When I went into the army in 1950, we soon received men who had been fighting in the early days of the Korean War (not Conflict or Police Action crap). Some had shrapnel scars and bullet scars, one fellow riddled all over his body. (I would learn more about that when I went to fight in Korea a few months later.)

One such solder, a corporal age 42, who had been trapped by a hoard of Chinese who attacked a platoon of Turkish troops, part of my unit later. The Turkish commander said, “Fix bayonets,” and charged the Chinese. My new friend jumped into his truck, realizing that he had not found refuge but a challenge.

He fled away.

Anyway, he came to me and said, “Sergeant, I’m having problems with my wife.”

Now I was only 18 years old but I was an expert because I had those stripes. All I knew about marriage was that which I had learned at home. That was that my parents worshiped each other, never ever argued, and did what needed to be done to nurture seven kids.

I listened to the corporal’s story. Then I said with great authority, “It is all your fault!”

I told him he had alienated his wife and that if he wanted to get back into her good graces he would have to pitch in on all the housework, buy her flowers, take her out to dinner and to start listening to what she was saying, to stop bossing her around and show her respect, the respect she deserved.”

Well, a couple of weeks later he came to me and said that he and his wife had never been happier. He had done exactly as I told him. They were then a loving couple.

Later, at a class on marriage at the University of Utah about the “51 percent rule.” Each person giving more than he received from marriage.

Problems can and do arrive in marriage. But they can be overcome. Perhaps a counselor is needed, but they can be resolved. But one or both must agree to make a change.

The Middle Years

In our day and age this can be a tough time. Why, because the cost of education is horrendous. It was tough enough when I was going to college. My wife couldn’t always work with a new child and my GI Bill money ran out. I was working all I could, but one time we were in big trouble. Then my parents showed up with a box full of groceries. Later I leaned that our parents were talking to each other and my dad learned our plight.

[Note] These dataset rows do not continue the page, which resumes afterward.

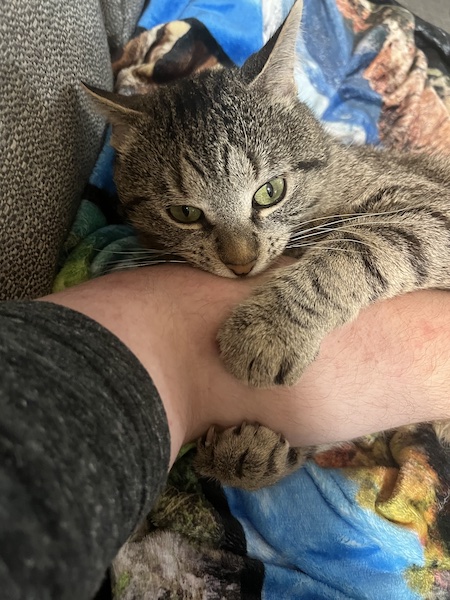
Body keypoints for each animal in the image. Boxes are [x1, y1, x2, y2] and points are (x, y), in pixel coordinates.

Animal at [85, 0, 450, 488]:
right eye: (184, 213)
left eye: (270, 192)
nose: (241, 263)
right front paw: (250, 452)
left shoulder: (431, 208)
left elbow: (360, 247)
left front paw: (270, 329)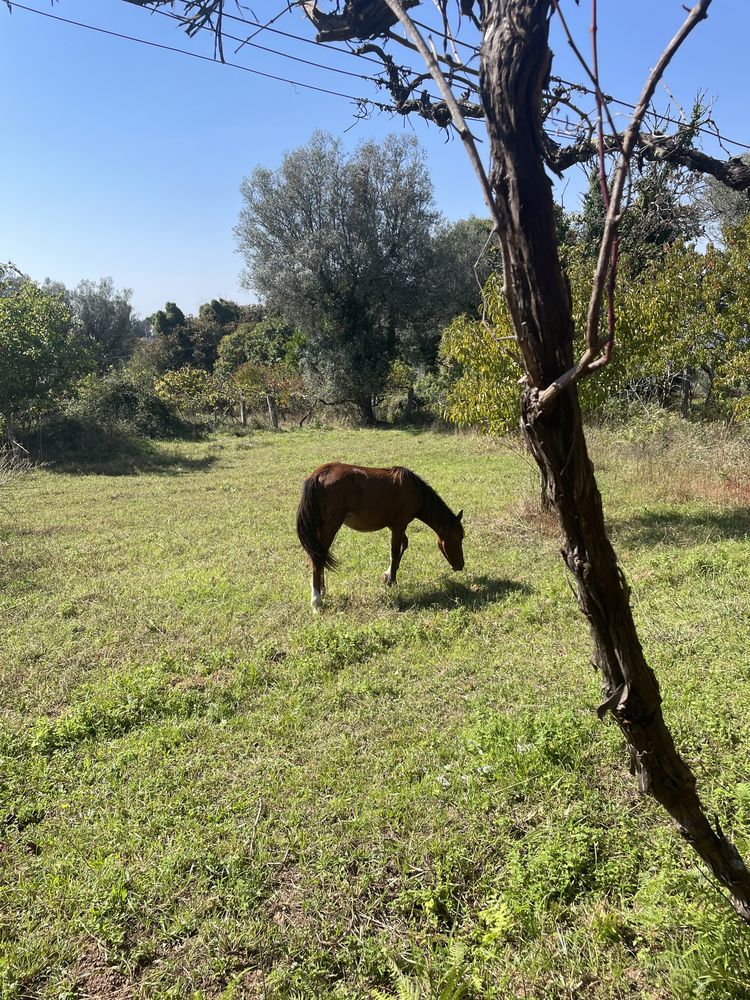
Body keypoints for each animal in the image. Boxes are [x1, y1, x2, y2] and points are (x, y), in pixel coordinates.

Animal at [296, 460, 464, 608]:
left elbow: (403, 545)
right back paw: (317, 601)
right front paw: (391, 580)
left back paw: (322, 591)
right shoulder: (399, 525)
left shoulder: (394, 526)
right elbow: (394, 552)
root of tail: (319, 474)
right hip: (330, 526)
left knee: (319, 556)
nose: (460, 565)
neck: (415, 490)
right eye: (459, 537)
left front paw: (388, 575)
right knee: (317, 558)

But now we are talking about huge financial problems when our kids are going off to college. Students loans just make things worse in the future. My youngest son is still hounded, having five kids, including triplets, and a big mortgage.

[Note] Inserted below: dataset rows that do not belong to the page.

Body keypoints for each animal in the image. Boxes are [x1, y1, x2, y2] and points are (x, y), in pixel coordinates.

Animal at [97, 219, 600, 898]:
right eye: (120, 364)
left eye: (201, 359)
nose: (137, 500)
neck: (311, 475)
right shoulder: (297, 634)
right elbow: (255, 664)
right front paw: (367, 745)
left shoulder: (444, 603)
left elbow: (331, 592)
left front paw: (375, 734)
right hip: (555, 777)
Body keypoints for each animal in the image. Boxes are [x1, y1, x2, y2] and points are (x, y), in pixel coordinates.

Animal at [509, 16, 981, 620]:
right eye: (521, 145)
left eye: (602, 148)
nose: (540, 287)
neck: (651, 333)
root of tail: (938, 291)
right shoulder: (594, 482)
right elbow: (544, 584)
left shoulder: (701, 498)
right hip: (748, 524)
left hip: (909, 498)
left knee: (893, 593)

And then children start to get married with that financial burden added.

With the kids out of the house, loneliness can set in until the grand kids arrive. Couples may have more time for each other at this time.

Those middle years are tedious in some ways but it should be a time of joy, seeing the fruits of our marriage.

The Later Years

My wife and I are in our later years. I have had two major surgeries and my wife has a full-time caregiver. Cost are high as in the middle years, but we did have some fun, did some traveling. Now she is a child again.

She took care of me and the kids for all those years. Now it is my privilege is to take care of her every need.

They say “for better or for worse.” I say, “forever.”